The AZ91 magnesium alloy painted member 1 was directly attached to the strength member 2 using a steel bolt 3. 3 between the magnesium-based member 1 and the strength member 2
The magnesium alloy member 1 was attached to the strength member 2 with the two-layer bush 4 interposed between the magnesium-based member 1 and the steel bolt 3 with the layered washer 5 interposed therebetween.
A bush 4 having a two-layer structure is formed by laminating 5052 on pure Mg, and a washer 5 having a three-layer structure is formed by adding pure Mg to Al
508% -3% Zn-0.02% In alloy as an intermediate layer
3 was used. Magnesium alloy member 1
The strength member 2 fitted with was exposed to a 5% NaCl sprayed salt spray test tank maintained at 30 ° C. 4
After a lapse of 8 hours, the container was pulled out of the tank, washed with water, and the state of corrosion of each part was observed. Table 1 shows the observation results.
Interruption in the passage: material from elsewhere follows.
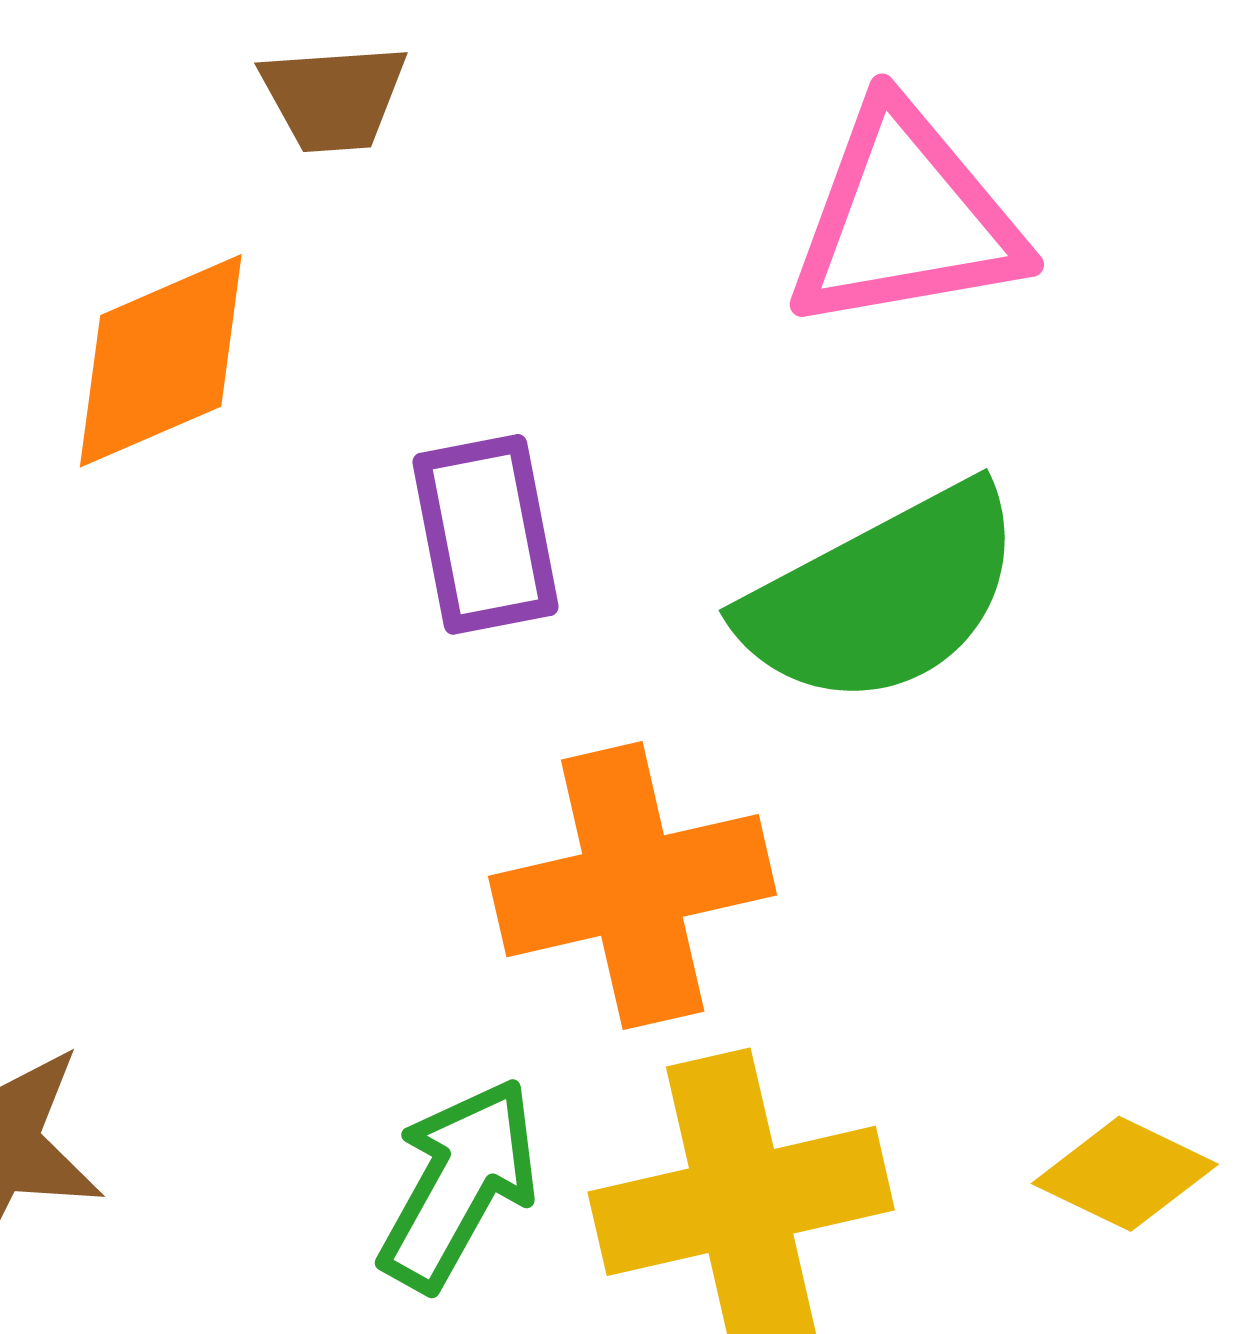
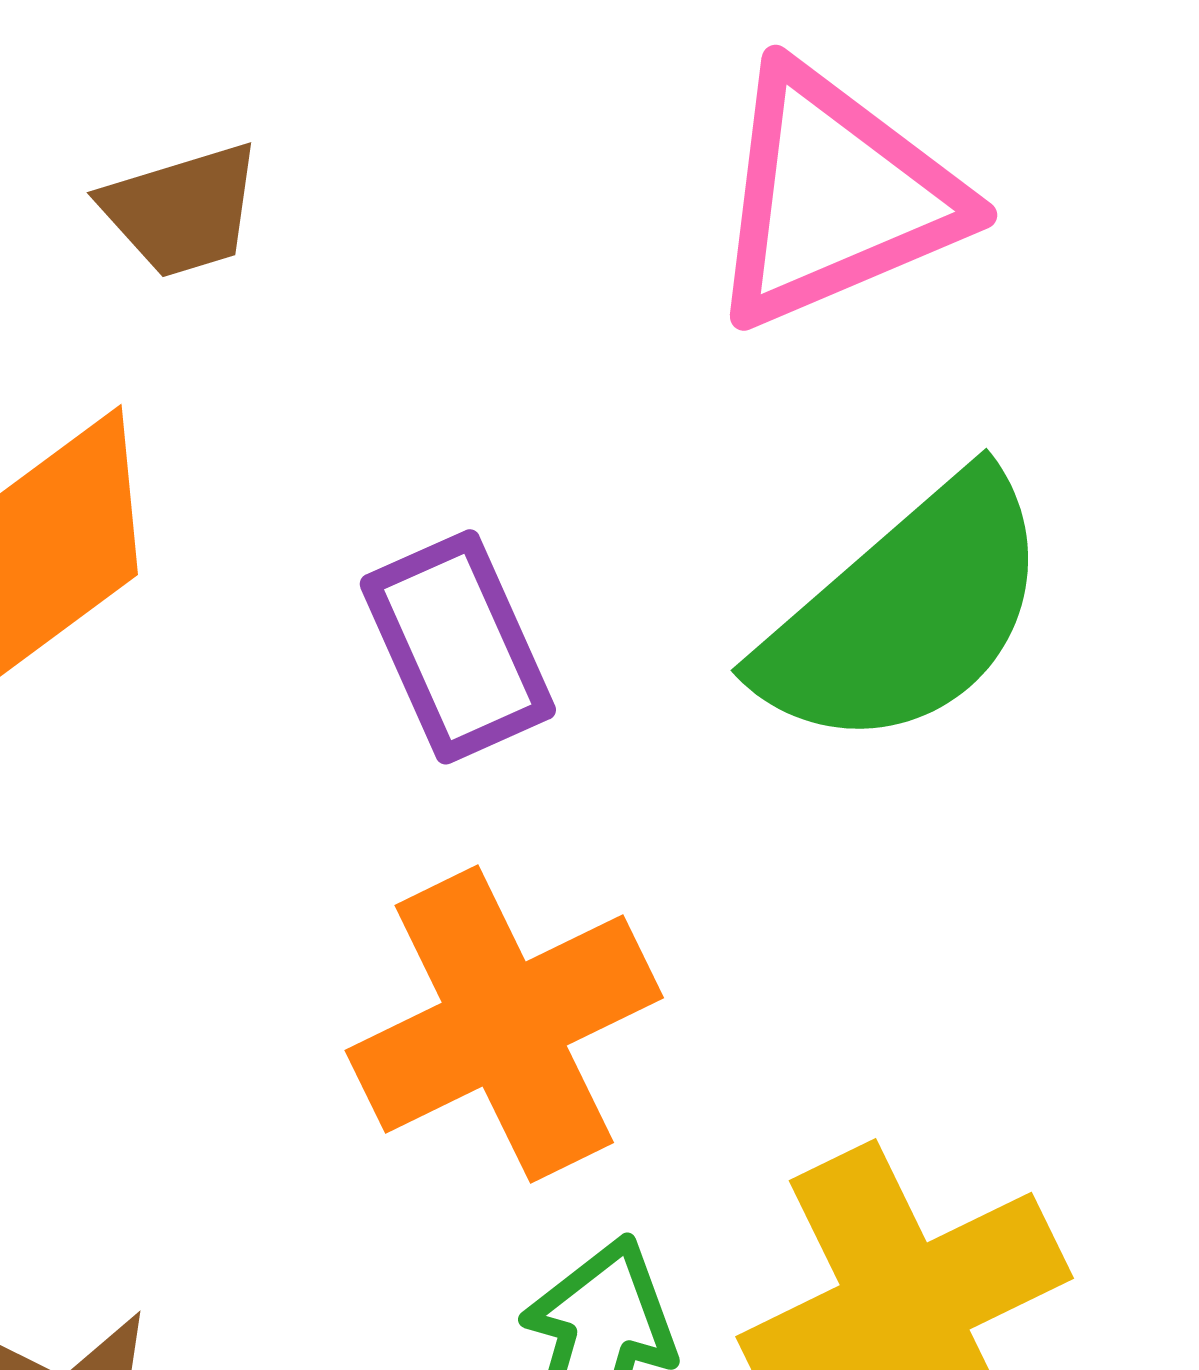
orange cross: (633, 886) -> (504, 1024), moved

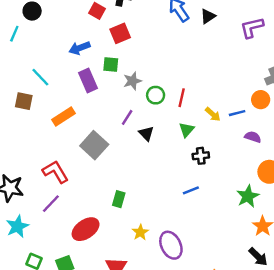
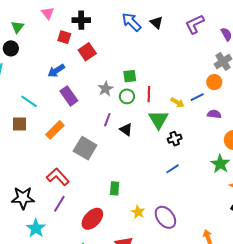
black triangle: (208, 16) -> (157, 22), turned -32
green square: (111, 65) -> (130, 76), moved
green triangle: (187, 130) -> (158, 120), size x1.5

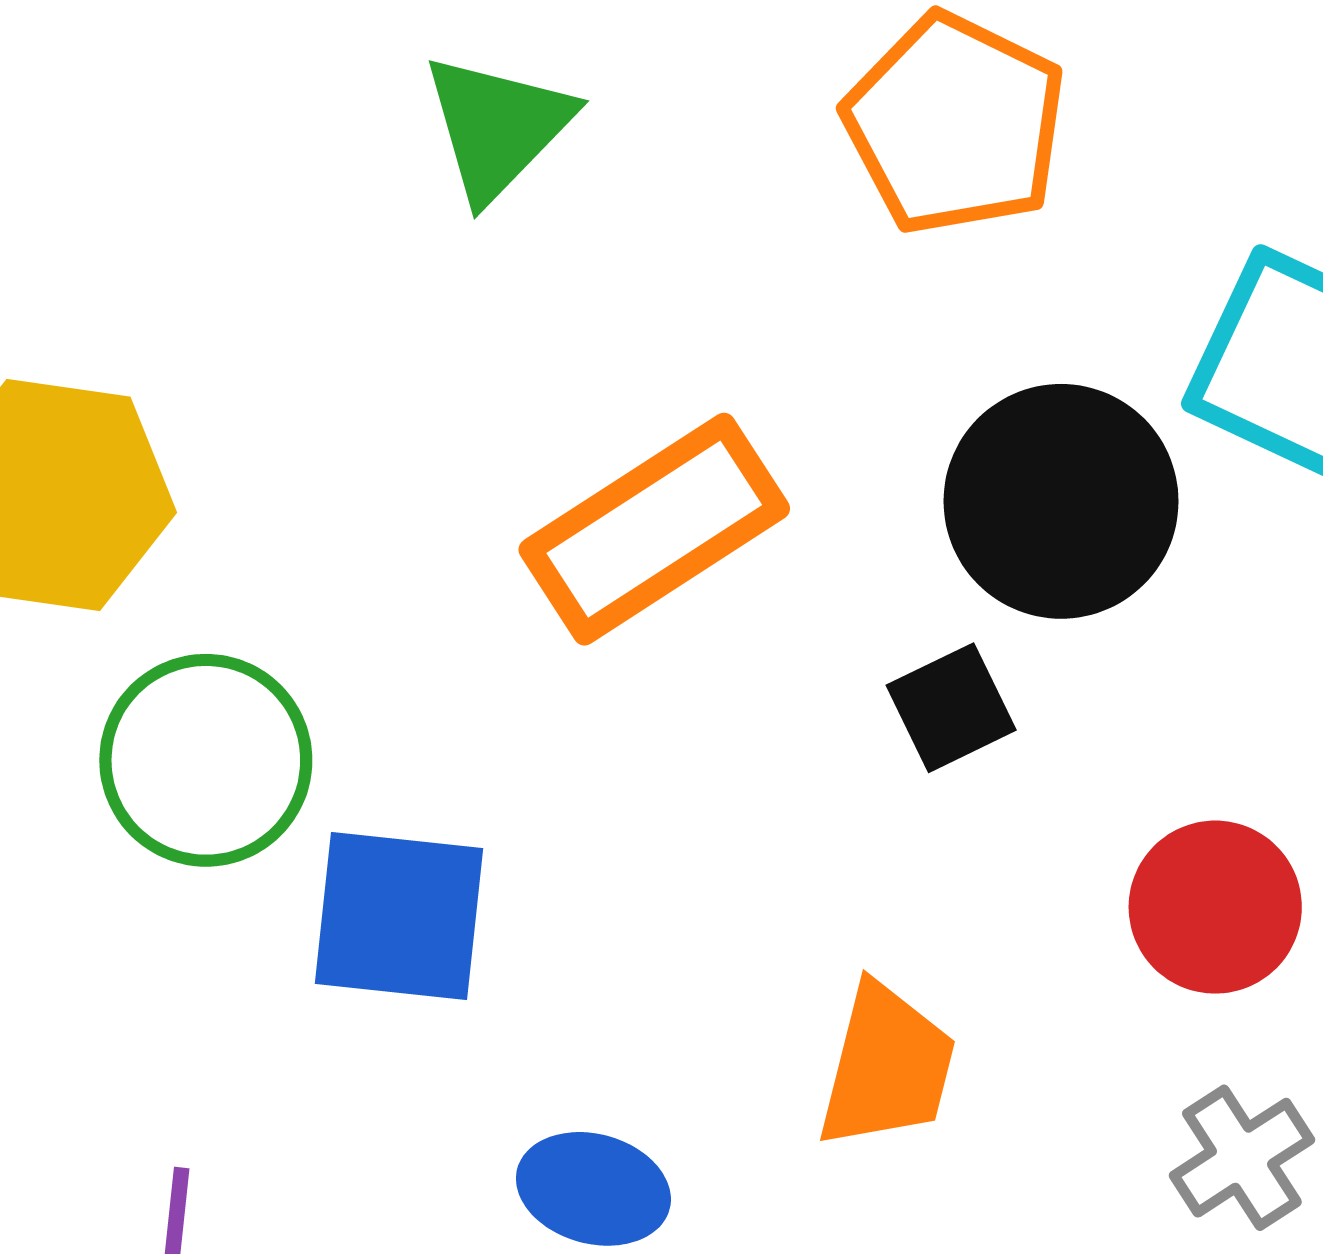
[0015] As is clear from Table 1, when the aluminum alloy member is attached to the strength member using the two-layer bush or the three-layer washer, it is found that the corrosion generated near the contact portion is largely suppressed. This is presumed to be the result of reducing the corrosion current (I) by giving an inclination to the potential train, as described above.

[0016]

As described above, in the present invention, the magnesium-based member is prevented from directly contacting with a dissimilar metal material such as steel, and an intermediate obtained by laminating dissimilar materials with an inclined potential row. Interposed between the two. This intermediate has a small potential difference between the magnesium-based member and the steel member, and exhibits an action of suppressing a corrosion current. as a result,
Corrosion of the magnesium-based member is suppressed, and a structure utilizing the inherent lightness of the magnesium alloy can be obtained. For example, in an automobile or the like, improvement in fuel efficiency and the like can be achieved.

[Brief description of the drawings]

[Fig. 1] Joint structure using a bush and washer on which a hard anodic oxide film is formed

[Fig. 2] Joint structure

[Fig. 3] Joint structure using bush and wire with magnesium layer

FIG. 4 shows a joint structure according to the present invention.

[Explanation of symbols]

1: Magnesium-based member 2: Strength member 3:
Steel bolt 4: Bush 4a: Al layer 4
b: Mg layer 5: Washer 5a: Mg layer 5b: Al layer with low potential 5c: Al layer with noble potential 6: Hard anodic oxide film 7: Magnesium layer

Claims (1)

(57) [Claims] 1. A strength member made of steel and said strength member
Magnesium parts attached to steel bolts
Material, the strength member and the steel bolt and the mag
Aluminum-based block interposed between nesium-based members
A bush and / or a washer.
Or, the washer is used for the strength from the magnesium-based member.
Electrode potential towards the member and / or the steel bolt
Dissimilar metal materials are laminated so that the absolute value decreases sequentially
The joint structure is excellent in corrosion resistance.